Is there a distinction between faith in God and dogma and morality?

As a naturalist, I can answer this one of two ways. I can address the difference between faith in God and dogma and morality as naturalists see it in theists. Or, I can address what the distinction between foundational beliefs and dogma and morality are for the naturalist. But both can be answered in that this question, either way, ultimately boils down to our approach to knowledge and to ethics.

There can certainly be found many naturalists plagued by the hubris that is so hard for all human beings to avoid. Some of them say things like ‘reason shows’ as one would claim to know what ‘God says’. The Spiritual Naturalist’s aim is to have an approach to knowledge that places humility at its core. A humble approach to knowledge means that we accept our limited ability to know all things; we do not make claims for which we have no evidence. We instead attempt to discipline ourselves to recognize there are many things we simply don’t know.

Dogma technically means simply the doctrines of a church, and this version of the word is fairly innocuous, or at least it could be.

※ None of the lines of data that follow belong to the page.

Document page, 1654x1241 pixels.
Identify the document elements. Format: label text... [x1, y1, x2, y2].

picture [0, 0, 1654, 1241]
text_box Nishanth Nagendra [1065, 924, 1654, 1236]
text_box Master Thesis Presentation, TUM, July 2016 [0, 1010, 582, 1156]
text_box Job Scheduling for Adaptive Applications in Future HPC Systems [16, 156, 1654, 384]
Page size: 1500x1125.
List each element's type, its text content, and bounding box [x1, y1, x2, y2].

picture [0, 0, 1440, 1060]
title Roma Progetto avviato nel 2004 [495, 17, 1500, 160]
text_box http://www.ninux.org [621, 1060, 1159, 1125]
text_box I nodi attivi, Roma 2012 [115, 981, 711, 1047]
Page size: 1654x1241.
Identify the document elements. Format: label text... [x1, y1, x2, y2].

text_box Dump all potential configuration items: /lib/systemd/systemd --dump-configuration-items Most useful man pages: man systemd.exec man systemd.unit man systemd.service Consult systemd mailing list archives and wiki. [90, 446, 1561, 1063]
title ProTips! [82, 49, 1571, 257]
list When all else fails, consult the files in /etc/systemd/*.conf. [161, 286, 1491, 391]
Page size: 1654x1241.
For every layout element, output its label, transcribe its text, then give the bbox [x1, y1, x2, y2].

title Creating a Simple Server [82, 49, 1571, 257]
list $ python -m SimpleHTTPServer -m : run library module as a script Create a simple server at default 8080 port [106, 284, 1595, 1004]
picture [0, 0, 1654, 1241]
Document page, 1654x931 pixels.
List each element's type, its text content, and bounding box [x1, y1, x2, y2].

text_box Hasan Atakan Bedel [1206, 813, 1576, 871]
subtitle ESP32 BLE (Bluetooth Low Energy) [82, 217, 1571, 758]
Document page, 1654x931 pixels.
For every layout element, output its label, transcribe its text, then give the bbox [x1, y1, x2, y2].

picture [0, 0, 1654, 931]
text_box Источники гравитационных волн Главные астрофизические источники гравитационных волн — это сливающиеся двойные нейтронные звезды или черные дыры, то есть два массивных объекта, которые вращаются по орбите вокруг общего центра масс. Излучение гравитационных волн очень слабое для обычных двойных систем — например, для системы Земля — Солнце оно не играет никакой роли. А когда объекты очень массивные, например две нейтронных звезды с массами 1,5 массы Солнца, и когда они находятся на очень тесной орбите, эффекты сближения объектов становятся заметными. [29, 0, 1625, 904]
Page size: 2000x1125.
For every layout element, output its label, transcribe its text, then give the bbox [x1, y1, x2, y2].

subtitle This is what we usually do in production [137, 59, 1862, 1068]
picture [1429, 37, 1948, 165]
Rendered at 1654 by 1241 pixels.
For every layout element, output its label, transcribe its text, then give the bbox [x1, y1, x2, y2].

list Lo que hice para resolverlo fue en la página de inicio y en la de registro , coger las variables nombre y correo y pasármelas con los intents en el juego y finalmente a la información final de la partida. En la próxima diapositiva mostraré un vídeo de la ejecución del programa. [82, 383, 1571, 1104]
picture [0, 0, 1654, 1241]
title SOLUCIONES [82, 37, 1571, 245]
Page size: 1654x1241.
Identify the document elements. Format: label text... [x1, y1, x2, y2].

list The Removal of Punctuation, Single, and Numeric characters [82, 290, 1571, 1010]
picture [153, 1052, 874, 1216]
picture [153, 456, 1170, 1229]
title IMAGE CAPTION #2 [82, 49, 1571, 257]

But dogmatism is thought of more as a rigid belief-based mindset whereby we become convinced in our own infallibility. Often we fail to recognize this because we claim that the sources to which we refer are infallible, and imagine that we can simultaneously recognize our own infallibility and therefore escape criticism of hubris. But this approach fails on two accounts: first, we can make mistakes in choosing which sources are wise to defer to. Secondly, sources are all ultimately written by some human hand, and as such, subject to imperfection as well – even if there may be a perfect ‘message sender’. Rationalists meanwhile make claims about rationality, but fail to keep in mind that – although rationality itself may dictate something – they are imperfect in their ability to be perfectly rational at all times, even when they think they are. So, whether theist or atheist, if we are not guilty of personal hubris, we are guilty of hubris with respect to humanity when behaving in this manner. This is why all knowledge should be held to be provisional, subject to reconsideration upon new information.

Ethics refer to those principles on which we act. For the Humanist, these principles should be derived from the needs of human happiness and well-being. They are similarly judged by their objective effects on that objective. But to prescribe certain behaviors and principles requires we make a judgment about ‘how things are’. If knowledge is provisional then, so are the ethics we derive from them.

We are all traveling on a boat that we’re having to build and work on as we travel. This means we cannot wait for perfect knowledge before we establish ethical standards. We must endeavor to act ethically, but recognize that none of us are perfect in our ability to know the best ethics. We must do the best we can – not being nihilistic, not claiming to ‘know nothing’, and not claiming that all knowledge is hopelessly biased and subjective. But, at the same time, we must keep an open mind, be willing to reexamine our beliefs when reasonable challenges are made to them, and always be ready to correct our course – not flippantly or based on self interest, but with careful and earnest moral deliberation.

For those who believe in God, remember that while such a being would have definite qualities, your knowledge of them is subject to error. For those who have no such belief, remember that your knowledge of whatever is true is equally prone to misunderstanding. This humility is what is important for all of us. Rather than concerning ourselves so much with what our brothers and sisters believe or don’t believe about the ultimate mysteries of existence, we should be considering something more within our immediate control and down to earth; namely: how compassionate and humble are we acting toward them?